____ Document section

Even if the Green Deal overcomes its slow start, the market is dominated by major retailers, contractors and energy companies – how can SMEs access opportunities?

A slow start for the Green Deal…

The government’s Green Deal promised much in the way of new opportunities for UK companies, but take-up has been extremely sluggish. By the end of July 2013:

  • 58,124 Green Deal assessments had been lodged but . . .
  • only 419 Green Deal finance plans for individual properties were in the system – 286 ‘new’ Green Deal plans, just 132 having signed on the dotted line as ‘pending’, and a paltry one ‘live’.
  • 7,461 cashback vouchers had been issued – of these, 4,256 had been paid (following installation of measures) with a value of £1,162,386. Virtually all were for boiler replacements.
  • Just 79 Green Deal Providers had been authorised.

‘It is obviously disappointing that more Green Deal assessments have not been turned into finance plans, and it shows just how crucial additional incentives are to drive take-up. But we simply cannot let this fail – retrofitting the UK’s housing stock is too important for reducing energy bills, improving health, creating jobs in the construction sector . . .’

Paul King, Chief Executive of UK-Green Building council

An urge to action

In June 2013, an open letter orchestrated by the UK Green Building Council, a cross-section of chief executives from housing, energy, finance and construction companies urged the three main UK political parties to collaborate to address ‘major concerns’. It outlined a number of barriers to the uptake of Green Deal energy efficiency measures such as:

  • The lack of long-term structural incentives.
  • The interest rate for Green Deal finance, which has been described as ‘sky-high’ – currently 6.96% but rising to around 7.96% once all administrative costs are included for a loan of 10 years
  • The complexity of the scheme, undermining stakeholder involvement and collaboration.

The same month, two of the UK’s largest housing associations – Places for People and Affinity Sutton – also criticized the flagship policy, claiming it had been hijacked by red tape, making it costly and financially unviable for social landlords.

A boost from the government

Responding to the backlash, the government is now looking at fresh ways to boost demand, including:

1) a Green Deal Communities scheme in which local authorities can bid for a share of £20 million of funding from the Department of Energy and Climate Change (DECC) to drive street-by-street delivery of the Green Deal

‘If we are going to deliver the Green Deal at real scale then we need a ‘street-by-street’ vision and a ‘street-by-street’ plan! It starts here!’

Energy and Climate Change Minister Greg Barker

2) the establishment of a Green Deal Provider Forum, chaired by Ian Cheshire, Group CEO Kingfisher Plc, including senior representatives from the Green Deal Provider community and broader retrofit industry, to look at ways of supporting and enhancing the Green Deal and the energy efficiency retrofit sector.

Is the Green Deal a fair deal for SMEs?

________

- _Exercises to complete_:
- A) List the barriers to Green Deal uptake that the open letter outlined, according to the Green Deal piece.
- B) Reproduce everything in the Green Deal piece from "Paul King, Chief" down to "involvement and collaboration.".

____ Listing

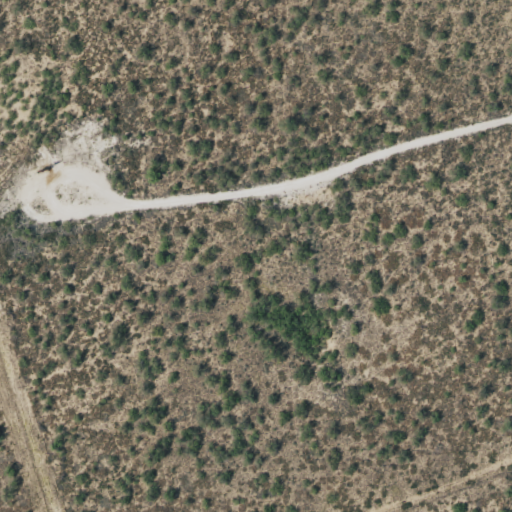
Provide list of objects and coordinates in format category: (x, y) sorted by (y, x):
road: (222, 194)
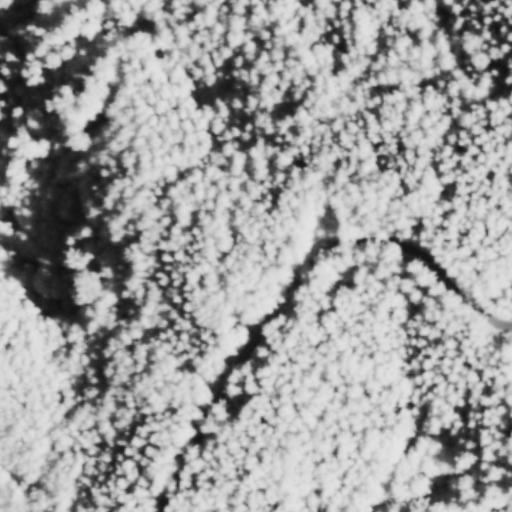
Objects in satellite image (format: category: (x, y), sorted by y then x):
road: (301, 292)
road: (29, 499)
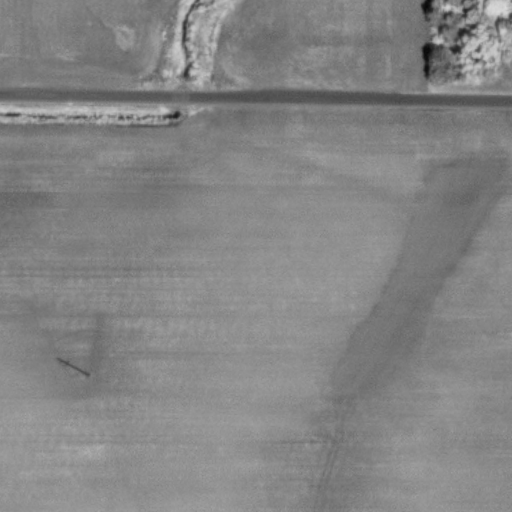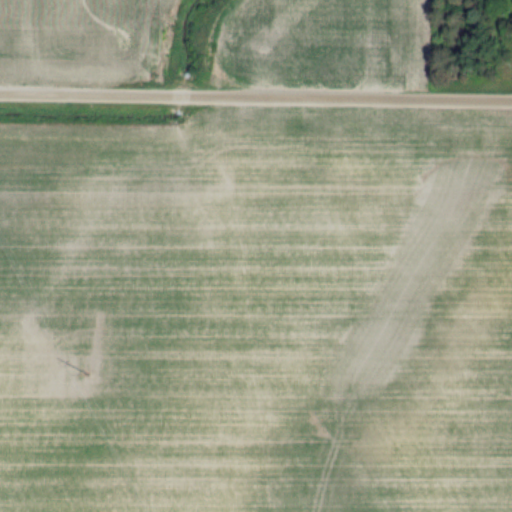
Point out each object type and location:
road: (255, 97)
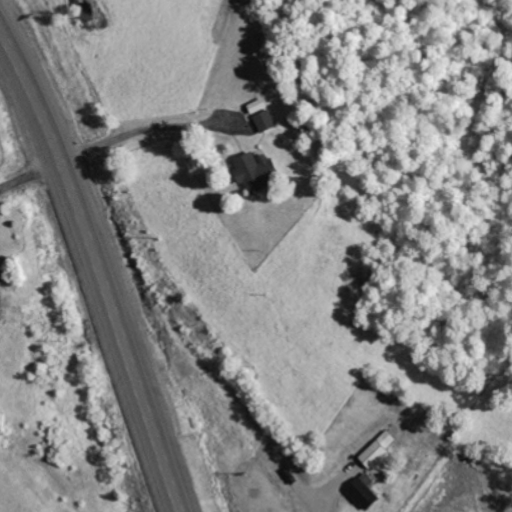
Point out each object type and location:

________

- _Responses for each task_:
- A)
- The lack of long-term structural incentives
- The interest rate for Green Deal finance, described as ‘sky-high’: currently 6.96%, rising to around 7.96% once all administrative costs are included for a loan of 10 years
- The complexity of the scheme, undermining stakeholder involvement and collaboration

- B)
Paul King, Chief Executive of UK-Green Building council

An urge to action

In June 2013, an open letter orchestrated by the UK Green Building Council, a cross-section of chief executives from housing, energy, finance and construction companies urged the three main UK political parties to collaborate to address ‘major concerns’. It outlined a number of barriers to the uptake of Green Deal energy efficiency measures such as:

  • The lack of long-term structural incentives.
  • The interest rate for Green Deal finance, which has been described as ‘sky-high’ – currently 6.96% but rising to around 7.96% once all administrative costs are included for a loan of 10 years
  • The complexity of the scheme, undermining stakeholder involvement and collaboration.